● TEXTE SOURCE
----------------------------------------

La Salamandre rouge est une espèce ovipare. L'eau lui est indispensable pour se reproduire

La Salamandre rouge est une espèce ovipare. L’eau lui est indispensable pour se reproduire © Giuseppe Mazza

La couleur dorsale va du rouge vif à l’orange en passant par le brun violacé, avec des taches noires irrégulières. Le ventre est rose ou rouge, taché de noir.

Avec l’âge, les individus deviennent plus sombres et les taches ont tendance à fusionner.

Les jeunes sont généralement d’un rouge cramoisi vif, les taches dorsales noires sont toujours présentes, mais les taches ventrales peuvent être absentes.

Après l’éclosion, les larves ont un dos brun clair et un ventre blanchâtre.

En grandissant, leur dos devient de plus en plus rayé, et plus elles approchent de la métamorphose, plus elles ont tendance à rougir.

Ethologie et biologie de la reproduction

Pseudotriton ruber est une espèce ovipare. La reproduction a lieu chaque année, les portées sont de taille variable.

On observe chez ces amphibiens une parade nuptiale originale.

----------------------------------------

● TRAVAIL DEMANDÉ
A) D'après le texte sur la Salamandre rouge, de quelle couleur est le ventre des larves après l'éclosion ?
B) Recopiez le passage du texte sur la Salamandre rouge qui va de « Ethologie et biologie » jusqu'à « parade nuptiale originale. », en mettant « tous les deux ans » à la place de « chaque année ».
C) Quelles sont toutes les couleurs que peut prendre la couleur dorsale d'après le texte sur la Salamandre rouge ?

Éléments enregistrés

----------------------------------------

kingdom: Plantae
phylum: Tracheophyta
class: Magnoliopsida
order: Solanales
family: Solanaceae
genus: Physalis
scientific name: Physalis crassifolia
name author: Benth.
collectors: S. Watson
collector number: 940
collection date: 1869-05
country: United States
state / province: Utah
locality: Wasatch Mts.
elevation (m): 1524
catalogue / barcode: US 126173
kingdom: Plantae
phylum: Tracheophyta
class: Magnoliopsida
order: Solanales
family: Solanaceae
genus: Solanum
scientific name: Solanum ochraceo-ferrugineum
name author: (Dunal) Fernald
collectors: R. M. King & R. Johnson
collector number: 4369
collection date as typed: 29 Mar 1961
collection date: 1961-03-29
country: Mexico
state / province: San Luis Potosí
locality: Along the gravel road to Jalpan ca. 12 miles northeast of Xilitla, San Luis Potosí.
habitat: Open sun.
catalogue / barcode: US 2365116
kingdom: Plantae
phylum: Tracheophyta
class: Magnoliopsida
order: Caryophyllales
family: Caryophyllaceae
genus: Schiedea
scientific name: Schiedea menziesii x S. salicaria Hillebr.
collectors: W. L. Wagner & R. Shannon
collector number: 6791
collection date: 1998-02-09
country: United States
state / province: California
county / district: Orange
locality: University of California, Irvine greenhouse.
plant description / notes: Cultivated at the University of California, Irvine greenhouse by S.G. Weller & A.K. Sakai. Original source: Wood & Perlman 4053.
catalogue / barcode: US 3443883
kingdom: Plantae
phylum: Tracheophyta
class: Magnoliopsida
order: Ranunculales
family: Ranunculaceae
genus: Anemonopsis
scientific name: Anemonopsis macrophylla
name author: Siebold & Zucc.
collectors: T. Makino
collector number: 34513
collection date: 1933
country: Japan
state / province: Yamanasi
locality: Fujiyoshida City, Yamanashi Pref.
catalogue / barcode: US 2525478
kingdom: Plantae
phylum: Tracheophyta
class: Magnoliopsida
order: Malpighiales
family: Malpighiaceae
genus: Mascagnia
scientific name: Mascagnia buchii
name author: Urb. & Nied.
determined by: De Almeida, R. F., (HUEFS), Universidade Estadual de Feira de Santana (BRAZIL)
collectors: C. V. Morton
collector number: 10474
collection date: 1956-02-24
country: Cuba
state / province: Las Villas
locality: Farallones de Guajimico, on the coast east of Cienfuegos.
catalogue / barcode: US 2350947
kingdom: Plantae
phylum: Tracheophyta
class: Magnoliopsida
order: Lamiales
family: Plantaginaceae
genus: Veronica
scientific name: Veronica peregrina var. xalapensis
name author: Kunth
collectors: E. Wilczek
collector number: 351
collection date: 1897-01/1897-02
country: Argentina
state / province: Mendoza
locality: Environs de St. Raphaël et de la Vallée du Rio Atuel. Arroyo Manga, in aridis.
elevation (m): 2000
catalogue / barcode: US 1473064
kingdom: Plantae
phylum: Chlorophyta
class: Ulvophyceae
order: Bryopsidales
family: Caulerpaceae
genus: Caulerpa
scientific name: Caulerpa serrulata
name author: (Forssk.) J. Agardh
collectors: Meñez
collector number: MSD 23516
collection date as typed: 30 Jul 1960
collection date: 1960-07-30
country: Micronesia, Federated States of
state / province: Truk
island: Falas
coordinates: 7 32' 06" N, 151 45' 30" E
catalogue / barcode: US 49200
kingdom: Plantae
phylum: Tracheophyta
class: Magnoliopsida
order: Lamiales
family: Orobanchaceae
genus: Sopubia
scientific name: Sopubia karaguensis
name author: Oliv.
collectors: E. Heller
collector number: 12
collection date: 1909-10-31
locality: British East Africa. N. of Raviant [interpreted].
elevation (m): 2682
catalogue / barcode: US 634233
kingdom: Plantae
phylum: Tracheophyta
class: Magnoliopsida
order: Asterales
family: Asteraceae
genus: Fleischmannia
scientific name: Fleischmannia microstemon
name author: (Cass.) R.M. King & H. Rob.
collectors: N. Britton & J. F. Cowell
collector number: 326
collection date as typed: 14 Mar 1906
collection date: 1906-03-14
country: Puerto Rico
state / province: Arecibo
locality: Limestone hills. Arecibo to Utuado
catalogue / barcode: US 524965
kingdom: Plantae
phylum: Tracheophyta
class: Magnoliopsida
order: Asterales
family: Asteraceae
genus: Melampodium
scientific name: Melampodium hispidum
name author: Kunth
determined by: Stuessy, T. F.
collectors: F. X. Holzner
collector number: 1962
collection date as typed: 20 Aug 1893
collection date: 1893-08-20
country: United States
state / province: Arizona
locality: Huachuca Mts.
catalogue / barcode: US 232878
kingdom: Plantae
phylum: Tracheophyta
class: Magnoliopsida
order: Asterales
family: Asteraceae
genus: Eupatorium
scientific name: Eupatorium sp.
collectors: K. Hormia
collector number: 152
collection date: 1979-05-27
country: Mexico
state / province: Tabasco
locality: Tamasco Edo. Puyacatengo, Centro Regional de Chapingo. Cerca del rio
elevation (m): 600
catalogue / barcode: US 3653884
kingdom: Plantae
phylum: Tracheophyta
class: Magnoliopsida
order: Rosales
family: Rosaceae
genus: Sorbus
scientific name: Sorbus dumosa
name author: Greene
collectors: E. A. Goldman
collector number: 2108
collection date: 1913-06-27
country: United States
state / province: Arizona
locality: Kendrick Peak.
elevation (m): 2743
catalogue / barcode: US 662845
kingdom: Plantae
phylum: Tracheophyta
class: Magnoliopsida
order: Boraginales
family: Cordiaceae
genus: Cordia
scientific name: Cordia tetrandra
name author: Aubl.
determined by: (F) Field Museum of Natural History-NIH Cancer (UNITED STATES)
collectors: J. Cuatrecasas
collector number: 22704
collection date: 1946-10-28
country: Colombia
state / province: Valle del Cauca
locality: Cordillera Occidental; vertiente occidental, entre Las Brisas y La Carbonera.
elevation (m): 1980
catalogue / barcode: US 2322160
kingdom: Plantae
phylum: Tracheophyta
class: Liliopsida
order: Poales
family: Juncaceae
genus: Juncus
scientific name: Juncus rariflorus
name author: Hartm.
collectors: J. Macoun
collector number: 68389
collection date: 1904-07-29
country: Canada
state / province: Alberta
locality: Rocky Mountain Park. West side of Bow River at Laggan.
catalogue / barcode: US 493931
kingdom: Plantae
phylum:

----------------------------------------

● CORRIGÉ DES EXERCICES
A) Il est blanchâtre.

B)
Ethologie et biologie de la reproduction

Pseudotriton ruber est une espèce ovipare. La reproduction a lieu tous les deux ans, les portées sont de taille variable.

On observe chez ces amphibiens une parade nuptiale originale.

C) Rouge vif, orange, brun violacé